Supplied passage
Last week, the China Food and Drug Administration (CFDA) approved the first contemporary non-animal testing method that can be used for safety tests in cosmetics. This is encouraging news for consumers and animals.
The test in question is known as the 3T3 Phototoxicity assay, which measures a chemical's potential to cause harm after exposure to light.
The Institute for In Vitro Sciences (IIVS), CFDA and its subsidiary body, the National Institute for Food and Drug Control (NIFDC), which has regulatory authority over cosmetics in China, have been working together for several years under a scientific cooperation agreement around the use of non-animal (in vitro) methods for safety assessments. Recently, IIVS has been working within China on an inter-laboratory evaluation of an in vitro test for sunlight-induced "phototoxicity"--the 3T3 Neutral Red Uptake Phototoxicity Test. The CFDA's decision to approve this method is in line with its ongoing efforts to update its cosmetics regulations to further align China's regulatory framework with those of key international trading partners.
With an estimated 350,000 or more animals used in 2015 to meet Chinese pre-market test requirements for finished cosmetics, acceptance of these and other alternative test methods for cosmetics is a significant move forward. However, it is important for our continued progress in China that we do not overstate what the acceptance of such test methods might mean.
The acceptance of in vitro methods will not suddenly open the doors for cruelty-free brands to be sold in China or for multinationals--who already sell in China--to end their animal testing in China.
CFDA acceptance of the 3T3 NRU phototoxicity test will have little impact on animal testing for imported cosmetics, which are subject to testing for eye irritation and skin irritation-not phototoxicity. For special-use cosmetics that would otherwise be subject to animal testing for phototoxicity, there may be a small reduction in animal use; however, this is only one of a number of required tests, and until alternative methods gain acceptance in China for all relevant test areas, animal use will unfortunately continue at a high level.

Work required
Copy the passage on China's approval of a non-animal cosmetics test from "Last week, the" to "consumers and animals.".

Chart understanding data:
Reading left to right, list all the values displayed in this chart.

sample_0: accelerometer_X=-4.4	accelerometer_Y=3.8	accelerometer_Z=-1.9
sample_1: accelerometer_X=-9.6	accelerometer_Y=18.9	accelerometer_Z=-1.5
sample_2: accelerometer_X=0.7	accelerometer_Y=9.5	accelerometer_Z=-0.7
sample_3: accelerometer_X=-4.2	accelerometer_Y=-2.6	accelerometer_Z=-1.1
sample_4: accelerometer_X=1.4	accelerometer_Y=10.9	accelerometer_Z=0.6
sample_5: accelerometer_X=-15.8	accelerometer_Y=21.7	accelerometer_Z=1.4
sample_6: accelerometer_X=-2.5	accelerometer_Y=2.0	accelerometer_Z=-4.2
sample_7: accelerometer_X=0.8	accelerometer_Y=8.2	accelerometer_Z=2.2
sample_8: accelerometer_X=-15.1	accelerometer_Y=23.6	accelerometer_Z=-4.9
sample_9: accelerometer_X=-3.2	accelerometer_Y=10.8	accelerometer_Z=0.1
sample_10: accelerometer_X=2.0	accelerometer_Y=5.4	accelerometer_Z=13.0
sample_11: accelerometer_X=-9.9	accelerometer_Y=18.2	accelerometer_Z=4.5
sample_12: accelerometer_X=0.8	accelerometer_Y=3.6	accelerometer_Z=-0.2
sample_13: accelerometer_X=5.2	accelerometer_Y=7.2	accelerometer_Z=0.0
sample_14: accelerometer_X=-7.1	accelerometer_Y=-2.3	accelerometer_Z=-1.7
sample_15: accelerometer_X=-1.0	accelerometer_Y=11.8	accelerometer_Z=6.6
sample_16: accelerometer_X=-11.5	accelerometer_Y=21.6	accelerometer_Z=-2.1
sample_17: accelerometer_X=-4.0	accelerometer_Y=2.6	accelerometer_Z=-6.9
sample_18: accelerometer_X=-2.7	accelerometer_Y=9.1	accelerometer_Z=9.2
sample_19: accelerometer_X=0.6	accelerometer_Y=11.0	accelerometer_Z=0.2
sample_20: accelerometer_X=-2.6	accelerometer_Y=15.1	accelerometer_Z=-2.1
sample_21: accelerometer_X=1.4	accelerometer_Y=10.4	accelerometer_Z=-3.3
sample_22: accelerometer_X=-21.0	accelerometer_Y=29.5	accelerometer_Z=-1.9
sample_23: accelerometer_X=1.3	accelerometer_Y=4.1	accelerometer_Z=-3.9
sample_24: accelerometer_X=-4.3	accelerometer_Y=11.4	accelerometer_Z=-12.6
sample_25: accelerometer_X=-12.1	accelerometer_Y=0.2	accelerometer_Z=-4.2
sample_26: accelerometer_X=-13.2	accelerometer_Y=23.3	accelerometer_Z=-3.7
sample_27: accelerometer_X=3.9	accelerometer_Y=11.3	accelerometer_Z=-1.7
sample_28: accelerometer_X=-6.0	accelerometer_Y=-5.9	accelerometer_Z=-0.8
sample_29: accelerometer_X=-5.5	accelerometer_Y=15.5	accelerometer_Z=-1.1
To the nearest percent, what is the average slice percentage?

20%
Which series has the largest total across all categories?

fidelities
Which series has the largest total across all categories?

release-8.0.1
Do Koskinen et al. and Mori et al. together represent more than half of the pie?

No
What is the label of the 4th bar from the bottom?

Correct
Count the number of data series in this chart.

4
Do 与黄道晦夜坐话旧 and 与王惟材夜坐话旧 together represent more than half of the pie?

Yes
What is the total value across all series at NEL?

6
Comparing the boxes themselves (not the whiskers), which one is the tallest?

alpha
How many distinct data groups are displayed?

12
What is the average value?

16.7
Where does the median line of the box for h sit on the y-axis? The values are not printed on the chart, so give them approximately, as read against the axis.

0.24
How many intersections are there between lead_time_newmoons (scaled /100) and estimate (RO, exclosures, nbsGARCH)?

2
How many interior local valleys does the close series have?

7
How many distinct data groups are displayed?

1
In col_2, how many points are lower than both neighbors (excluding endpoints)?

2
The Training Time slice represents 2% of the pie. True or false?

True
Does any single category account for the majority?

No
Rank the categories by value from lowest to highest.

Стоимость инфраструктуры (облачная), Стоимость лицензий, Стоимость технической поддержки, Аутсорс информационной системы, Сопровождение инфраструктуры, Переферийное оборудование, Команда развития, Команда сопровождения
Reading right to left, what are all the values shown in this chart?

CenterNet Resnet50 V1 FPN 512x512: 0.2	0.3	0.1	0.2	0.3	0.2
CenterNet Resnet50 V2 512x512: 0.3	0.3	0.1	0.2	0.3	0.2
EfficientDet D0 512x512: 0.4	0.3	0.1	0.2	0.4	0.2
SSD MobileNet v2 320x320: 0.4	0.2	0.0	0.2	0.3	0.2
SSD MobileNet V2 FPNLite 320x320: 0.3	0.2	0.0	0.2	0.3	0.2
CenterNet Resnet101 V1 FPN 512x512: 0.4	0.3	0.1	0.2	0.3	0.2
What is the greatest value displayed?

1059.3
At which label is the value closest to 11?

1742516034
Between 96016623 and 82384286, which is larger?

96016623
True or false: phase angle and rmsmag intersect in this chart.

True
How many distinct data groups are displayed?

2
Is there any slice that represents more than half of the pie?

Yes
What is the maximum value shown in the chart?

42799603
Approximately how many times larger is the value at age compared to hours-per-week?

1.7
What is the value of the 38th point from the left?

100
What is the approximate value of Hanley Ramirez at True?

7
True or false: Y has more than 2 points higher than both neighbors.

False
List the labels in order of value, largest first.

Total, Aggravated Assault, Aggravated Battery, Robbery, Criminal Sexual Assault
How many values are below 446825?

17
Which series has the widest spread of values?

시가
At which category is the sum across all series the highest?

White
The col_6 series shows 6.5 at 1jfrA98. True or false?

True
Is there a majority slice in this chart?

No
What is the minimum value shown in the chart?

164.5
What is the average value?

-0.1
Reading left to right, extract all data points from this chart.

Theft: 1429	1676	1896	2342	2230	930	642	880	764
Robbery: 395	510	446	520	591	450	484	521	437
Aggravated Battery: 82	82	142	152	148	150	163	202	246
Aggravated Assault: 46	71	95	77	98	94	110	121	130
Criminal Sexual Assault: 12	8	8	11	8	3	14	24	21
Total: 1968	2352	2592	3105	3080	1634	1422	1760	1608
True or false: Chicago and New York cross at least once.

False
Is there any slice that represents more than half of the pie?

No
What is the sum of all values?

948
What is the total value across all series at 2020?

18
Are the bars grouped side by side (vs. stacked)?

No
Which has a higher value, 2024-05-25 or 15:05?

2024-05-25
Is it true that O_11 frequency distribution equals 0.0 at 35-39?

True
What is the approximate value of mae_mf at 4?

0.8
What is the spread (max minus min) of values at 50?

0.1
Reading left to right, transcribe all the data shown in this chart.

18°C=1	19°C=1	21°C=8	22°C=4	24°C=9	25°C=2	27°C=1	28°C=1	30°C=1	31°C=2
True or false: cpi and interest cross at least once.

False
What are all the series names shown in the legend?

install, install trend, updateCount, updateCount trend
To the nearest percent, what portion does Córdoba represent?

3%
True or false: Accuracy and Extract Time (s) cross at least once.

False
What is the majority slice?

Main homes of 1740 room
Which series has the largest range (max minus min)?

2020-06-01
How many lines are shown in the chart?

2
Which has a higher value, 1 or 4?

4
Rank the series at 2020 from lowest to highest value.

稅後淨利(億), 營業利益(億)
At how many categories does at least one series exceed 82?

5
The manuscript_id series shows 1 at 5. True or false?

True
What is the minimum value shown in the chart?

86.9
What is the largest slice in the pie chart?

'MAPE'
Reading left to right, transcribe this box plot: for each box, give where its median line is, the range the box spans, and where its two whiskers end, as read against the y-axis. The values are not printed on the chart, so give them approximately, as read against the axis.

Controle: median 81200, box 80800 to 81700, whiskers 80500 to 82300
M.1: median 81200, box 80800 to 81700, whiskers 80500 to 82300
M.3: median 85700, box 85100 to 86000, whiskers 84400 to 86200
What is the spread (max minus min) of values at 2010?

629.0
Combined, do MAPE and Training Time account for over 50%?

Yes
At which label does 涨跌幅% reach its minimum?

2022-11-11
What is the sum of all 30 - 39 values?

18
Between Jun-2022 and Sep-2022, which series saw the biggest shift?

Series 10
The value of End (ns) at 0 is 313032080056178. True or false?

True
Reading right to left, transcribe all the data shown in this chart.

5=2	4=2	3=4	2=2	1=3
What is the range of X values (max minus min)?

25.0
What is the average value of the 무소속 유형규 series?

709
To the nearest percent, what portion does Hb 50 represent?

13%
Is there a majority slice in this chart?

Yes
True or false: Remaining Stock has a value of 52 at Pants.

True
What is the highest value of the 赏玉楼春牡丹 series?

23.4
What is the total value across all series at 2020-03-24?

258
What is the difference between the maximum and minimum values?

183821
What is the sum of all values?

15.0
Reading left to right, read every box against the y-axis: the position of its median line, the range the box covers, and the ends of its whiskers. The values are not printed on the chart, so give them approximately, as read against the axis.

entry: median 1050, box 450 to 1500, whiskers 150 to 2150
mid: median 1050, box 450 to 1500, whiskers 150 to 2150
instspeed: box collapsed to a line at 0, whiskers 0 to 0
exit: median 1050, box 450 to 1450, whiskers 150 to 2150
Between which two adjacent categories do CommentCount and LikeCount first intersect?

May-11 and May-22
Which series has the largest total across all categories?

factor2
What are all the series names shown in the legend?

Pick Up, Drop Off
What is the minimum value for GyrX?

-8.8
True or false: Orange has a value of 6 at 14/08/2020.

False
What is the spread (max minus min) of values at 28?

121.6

Answer to this exercise
Last week, the China Food and Drug Administration (CFDA) approved the first contemporary non-animal testing method that can be used for safety tests in cosmetics. This is encouraging news for consumers and animals.